My brain stutters. “I—why wouldn’t I be? We’re going in circles.”
Something squeaks on Orok’s end and I can imagine him lying back on his bed. “I’m not sure you’re ready to hear what I think yet.”
My heart launches up into my throat, panic frying my nerve endings. “I told you, I have this handled. I’m thinking clearly, I’m in control. I promise.”
“That’s not what I meant. I meant I don’t think you’ll hear what I have to say, and that’s fine.
I know you’re doing better. This lab partnership thing with him has been messed up, but you’ve handled all of it.
I think you’re only freaking out because you’re not freaking out.
But what I will say”—his exhale scratches across the phone—“is that you should be gentle with yourself. Don’t compartmentalize this so much that you get lost in the boxes you’ve locked yourself in.
Trust that you can handle more. That you can handle real. ”
“You and your armchair psychology. Or bed psychology, as it were.”
“Have you meditated today?”
“Oh look, it’s my stop. Gotta go.”
The bus really does stop, and the doors really do open, and I really do jump off, but I don’t hang up.
Orok still sees a therapist occasionally.
I did for a while, but there were only so many times I could be told the same stuff Orok gives me— Try centering techniques, Your anger is a defense mechanism, Strive to be calm —before I lost my mind.
It works for Orok and I’ll be forever grateful he has that option, but it did nothing beyond piss me off more.
I rub at my chest like when I woke up, trying to push away the ache that starts again.
“I want to be better,” I whisper. “I’m afraid I will freak out, and I don’t want to.”
Orok hums, and there’s a smile in his voice now. “That’s the first time you’ve ever said that. You usually choose your anger.”
Do I? I mean, obviously; I know I do.

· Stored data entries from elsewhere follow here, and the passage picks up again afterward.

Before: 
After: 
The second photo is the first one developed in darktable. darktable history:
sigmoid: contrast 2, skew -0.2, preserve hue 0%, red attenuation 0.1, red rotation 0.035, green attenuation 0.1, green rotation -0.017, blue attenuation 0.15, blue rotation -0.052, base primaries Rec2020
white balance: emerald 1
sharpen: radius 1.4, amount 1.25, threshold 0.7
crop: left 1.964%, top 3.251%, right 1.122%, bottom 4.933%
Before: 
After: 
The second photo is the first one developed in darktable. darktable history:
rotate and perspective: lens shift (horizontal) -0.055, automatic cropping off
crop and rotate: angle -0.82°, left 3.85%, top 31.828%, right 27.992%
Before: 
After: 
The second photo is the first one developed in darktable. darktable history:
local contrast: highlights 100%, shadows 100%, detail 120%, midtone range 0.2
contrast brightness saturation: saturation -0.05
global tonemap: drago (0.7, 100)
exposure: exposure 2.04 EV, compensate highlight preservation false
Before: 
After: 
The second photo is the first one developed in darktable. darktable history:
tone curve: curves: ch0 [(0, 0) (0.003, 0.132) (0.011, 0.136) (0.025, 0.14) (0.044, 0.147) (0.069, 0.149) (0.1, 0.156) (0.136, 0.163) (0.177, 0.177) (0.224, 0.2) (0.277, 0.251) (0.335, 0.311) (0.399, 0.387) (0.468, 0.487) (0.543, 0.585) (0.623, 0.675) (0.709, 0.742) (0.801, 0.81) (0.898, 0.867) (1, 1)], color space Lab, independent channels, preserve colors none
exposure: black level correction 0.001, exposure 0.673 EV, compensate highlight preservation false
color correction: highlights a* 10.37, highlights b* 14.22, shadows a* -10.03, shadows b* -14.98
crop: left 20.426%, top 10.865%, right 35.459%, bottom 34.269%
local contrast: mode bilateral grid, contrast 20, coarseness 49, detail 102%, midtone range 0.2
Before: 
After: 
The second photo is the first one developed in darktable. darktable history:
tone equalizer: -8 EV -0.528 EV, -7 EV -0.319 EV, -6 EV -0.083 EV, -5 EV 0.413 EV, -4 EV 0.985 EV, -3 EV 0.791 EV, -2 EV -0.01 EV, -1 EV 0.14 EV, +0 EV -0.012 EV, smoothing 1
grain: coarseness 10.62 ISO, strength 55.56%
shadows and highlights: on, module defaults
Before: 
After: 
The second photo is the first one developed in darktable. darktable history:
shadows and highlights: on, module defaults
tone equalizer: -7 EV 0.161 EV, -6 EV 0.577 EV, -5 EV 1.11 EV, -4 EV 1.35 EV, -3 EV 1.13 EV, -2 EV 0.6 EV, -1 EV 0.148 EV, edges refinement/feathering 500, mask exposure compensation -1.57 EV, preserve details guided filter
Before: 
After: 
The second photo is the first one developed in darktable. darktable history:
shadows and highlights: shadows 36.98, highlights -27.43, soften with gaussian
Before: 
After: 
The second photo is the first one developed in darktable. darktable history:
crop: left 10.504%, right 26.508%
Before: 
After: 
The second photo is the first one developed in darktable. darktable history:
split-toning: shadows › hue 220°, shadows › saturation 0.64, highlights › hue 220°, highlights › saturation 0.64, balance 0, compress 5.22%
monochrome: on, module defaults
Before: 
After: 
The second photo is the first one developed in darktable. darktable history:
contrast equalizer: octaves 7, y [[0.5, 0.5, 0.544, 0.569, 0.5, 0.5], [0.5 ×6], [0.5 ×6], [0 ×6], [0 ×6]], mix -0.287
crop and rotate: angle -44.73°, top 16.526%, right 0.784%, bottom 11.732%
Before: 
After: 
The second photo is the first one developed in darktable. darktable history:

But I don’t want to not choose it. Anger isn’t all bad. I just don’t want it to control me.
Anger has protected me, but I’m tired of it being the dominant thing I feel.
Why have I pole-vaulted this emotional crossbar now? Why today ? I’m not dumb—I know my night with Elethior rattled me, but two orgasms are hardly cause for an internal breakthrough.